I got more excited by this space because (1) it combined some trends I am interested in (distributed networks, sensor intelligence, cloud computing, data moats); (2) the founders it attracted were not only whip-smart, but educated in an interdisciplinary manner across engineering and design; and (3) with over two-thirds of the world’s parts and infrastructure not connected to the Internet, it struck me as a potentially massive market with a customer base who is most-certainly willing to pay for the right solutions.

If you’re a founder or early-to-mid-stage VC/investor interested in this space, please contact me ASAP.

Two, Enterprise SaaS: This is the bread-and-butter of traditional VC, and who am I to buck convention here? When so much money is being pumped into moving atoms in the real world and out-executing the competition that goes 5-6 deep, investing in pure B2B software seems like a good idea. But, it’s too easy to say “I invest in SaaS” because, deep down, everyone does. How does one go deeper?

I go deeper by adding very specific filters. I am looking for SaaS teams who are creating new categories (e.g. Tesorio), who can build their own data moats (e.g. SecondMeasure), who bring machine intelligence to their offerings (e.g. OneConcern), who are not afraid of going after big enterprise or the low-hanging fruit inside governments (e.g. AquaCloud). If you’re a founder building a new SaaS product and fit into one of these buckets, I definitely want to meet you ASAP.

Three, New Consumer Technologies: Like any balanced portfolio, I cannot forget about consumer entirely. But, given what I’ve written above, given the strength and operational abilities of the incumbents, and given the shift from minutes to dollars, I have to focus my consumer tech investing a bit more. To that end, I am looking for startups that can (1) siphon off, intercept, or help redirect consumer spending on healthcare (e.g. Remedy); (2) bring technologies to mobile messenger platforms, which are major containers of mobile consumer activity worldwide; (3) build critical infrastructure for emergent consumer behaviors around virtual reality (e.g. AltspaceVR); and (4) simply bring together teams and designers who are talented and have a strong point of view of how they’d like to change (or challenge) consumer behavior.

I am happy and willing to take more risks here. I don’t want the fund to be an entire cookie-cutter of startups, and as the dog who chases cars, I won’t know well enough to know how something will turn out.
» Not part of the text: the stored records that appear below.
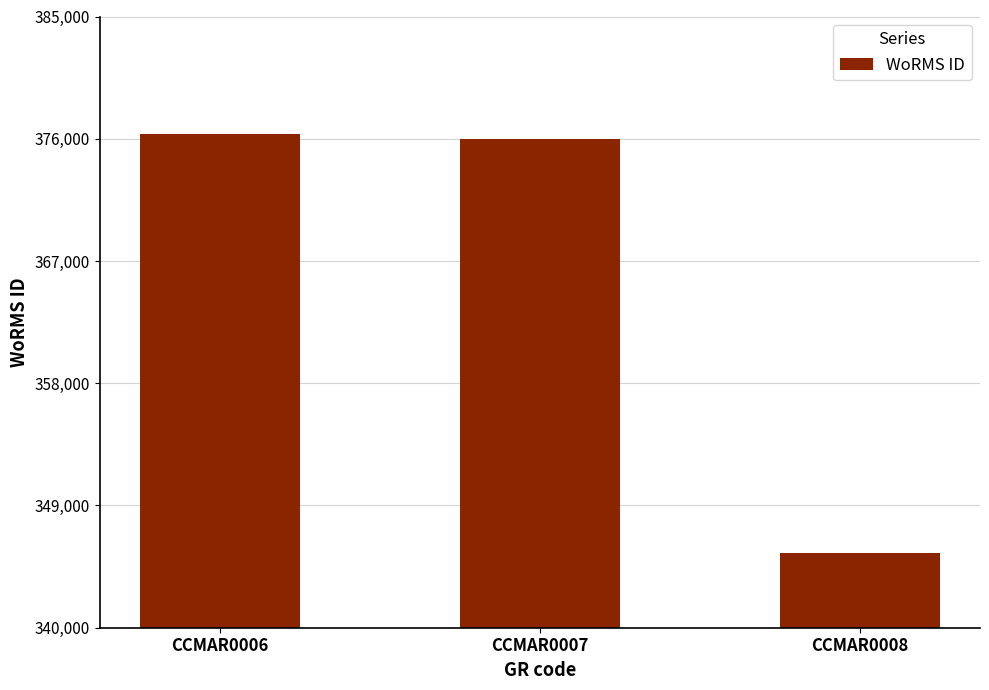

What is the sum of all values?

1097838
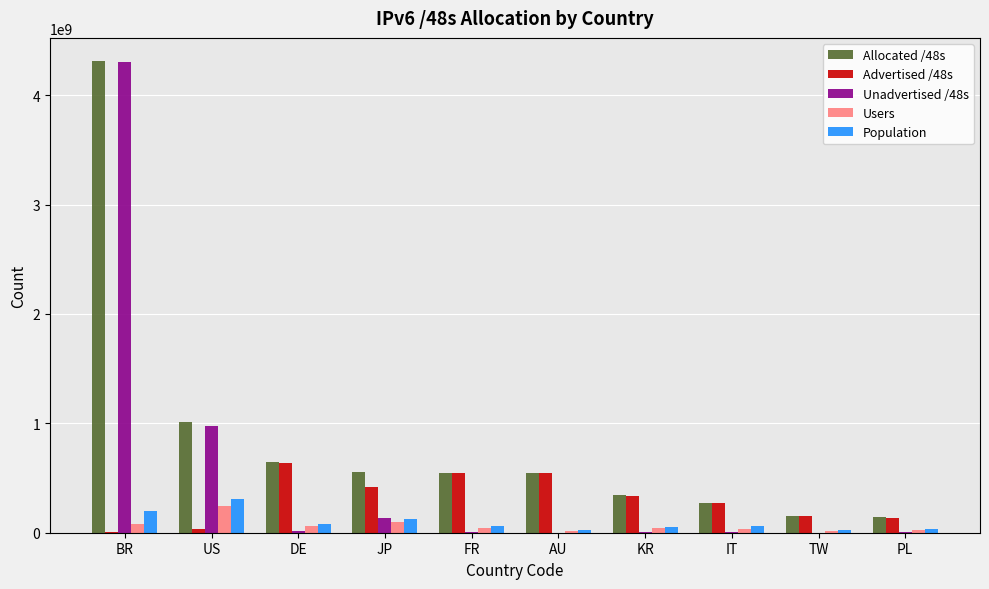

The Population series shows 126733561 at JP. True or false?

True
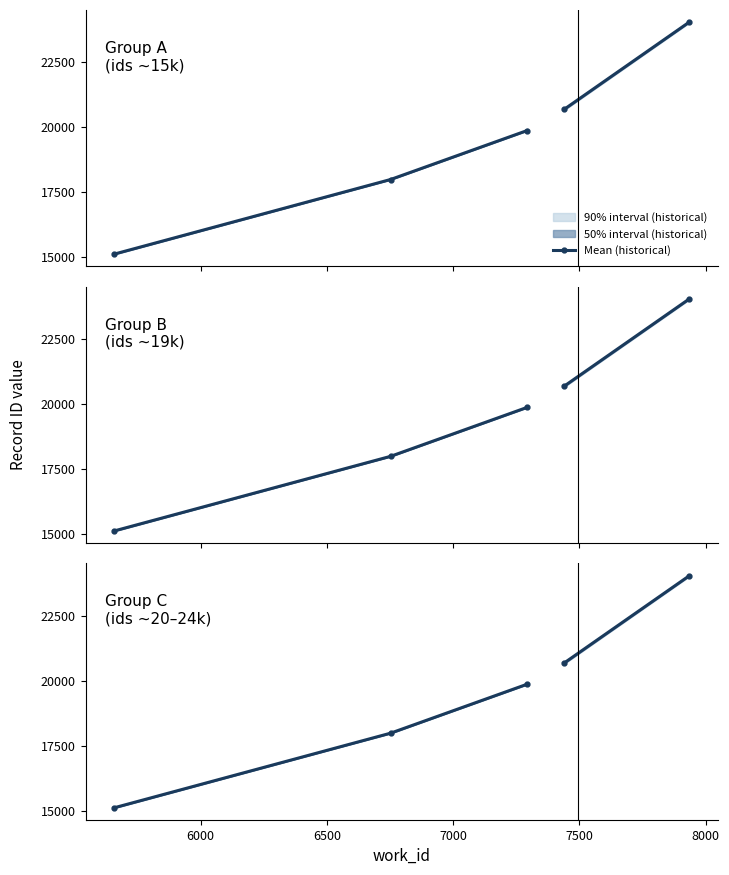

Which has a higher value, 6500 or 6000?

6500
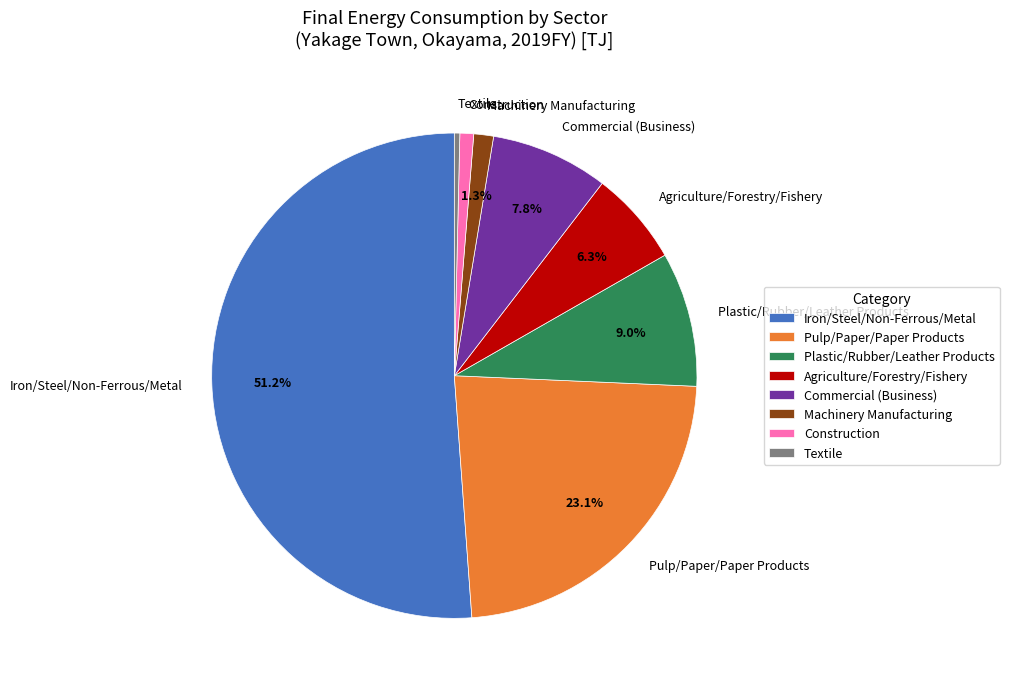

What is the largest slice in the pie chart?

Iron/Steel/Non-Ferrous/Metal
As a result, I look for specific concepts or teams or people or ideas or whatever works. Lucky for me, being an early stage fund now that’s a bit bigger with some experience, but not asking for big ownership, I can build a more diverse portfolio based on a mix of what I see out in the market and what comes my way. I may be quicker to say “no” as I evolve my filters and focus, but it also means that when I say “yes,” I can put a little bit more meaning behind it, and hopefully, one day, have a better answer for that nagging question: “What’s your view of the world?’